- Born: Louisa Christie Fuller
- Died: 15 August 1933 Strathfield, Australia
- Occupation: Singer
- Relatives: Florence Fuller (sister), Amy Fuller (sister), Sylvia Harper (daughter)
- Origin: Australia

= Christie Fuller =

Australian singer

Christie Fuller (died 15 August 1933) was an Australian singer of the late Victorian period. She performed professionally in Melbourne and internationally. She was sister to artist Florence Fuller and singer Amy Fuller.

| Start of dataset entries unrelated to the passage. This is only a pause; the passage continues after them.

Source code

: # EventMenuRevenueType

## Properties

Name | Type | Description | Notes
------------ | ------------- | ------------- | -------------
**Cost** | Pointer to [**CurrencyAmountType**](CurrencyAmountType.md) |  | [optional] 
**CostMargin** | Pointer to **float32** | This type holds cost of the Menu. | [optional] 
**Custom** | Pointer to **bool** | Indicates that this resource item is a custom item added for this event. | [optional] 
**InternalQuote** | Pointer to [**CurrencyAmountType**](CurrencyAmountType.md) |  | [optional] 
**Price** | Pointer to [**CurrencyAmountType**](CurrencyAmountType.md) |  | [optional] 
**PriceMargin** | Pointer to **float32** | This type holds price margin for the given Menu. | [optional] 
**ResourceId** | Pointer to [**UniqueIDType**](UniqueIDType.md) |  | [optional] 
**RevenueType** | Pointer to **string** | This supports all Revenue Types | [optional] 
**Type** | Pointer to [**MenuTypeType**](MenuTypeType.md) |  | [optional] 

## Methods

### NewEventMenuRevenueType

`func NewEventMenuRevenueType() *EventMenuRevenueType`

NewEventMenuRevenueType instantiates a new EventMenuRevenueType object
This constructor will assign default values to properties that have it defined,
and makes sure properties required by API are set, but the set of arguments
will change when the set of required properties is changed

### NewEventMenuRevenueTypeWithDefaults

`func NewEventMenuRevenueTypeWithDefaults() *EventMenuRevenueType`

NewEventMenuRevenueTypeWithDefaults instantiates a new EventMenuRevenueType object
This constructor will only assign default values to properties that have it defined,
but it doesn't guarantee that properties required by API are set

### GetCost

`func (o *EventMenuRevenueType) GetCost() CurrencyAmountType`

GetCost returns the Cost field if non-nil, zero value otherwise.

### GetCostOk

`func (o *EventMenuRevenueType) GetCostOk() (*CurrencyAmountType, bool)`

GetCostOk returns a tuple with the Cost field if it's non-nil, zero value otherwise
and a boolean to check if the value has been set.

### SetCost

Louisa Christie Fuller was the second daughter of John Hobson Fuller and Louisa Fuller (née Vines). She was a contralto. In 1886 she travelled to England to study, before returning to Melbourne the following year, where she subsequently performed professionally. Newspaper notices indicate that she performed publicly with her sister Amy on some occasions, including in Sydney in 1898 and in Perth in 1910. Fuller toured and performed in London and South Africa, as well as across Australia.

In Melbourne on 14 August 1890 she married Charles Carey Lance, and after living in Euroa, Victoria and northern New South Wales, the family settled in Sydney. They had two sons, Arnold, born 1892, Francis, born 1893, and a daughter, Sylvia, born 1895, who – under her married name Sylvia Harper, or Mrs. R Harper – became a tennis player who competed internationally representing Australia.

Charles and Christie Lance were living in Strathfield, New South Wales when she died in August 1933.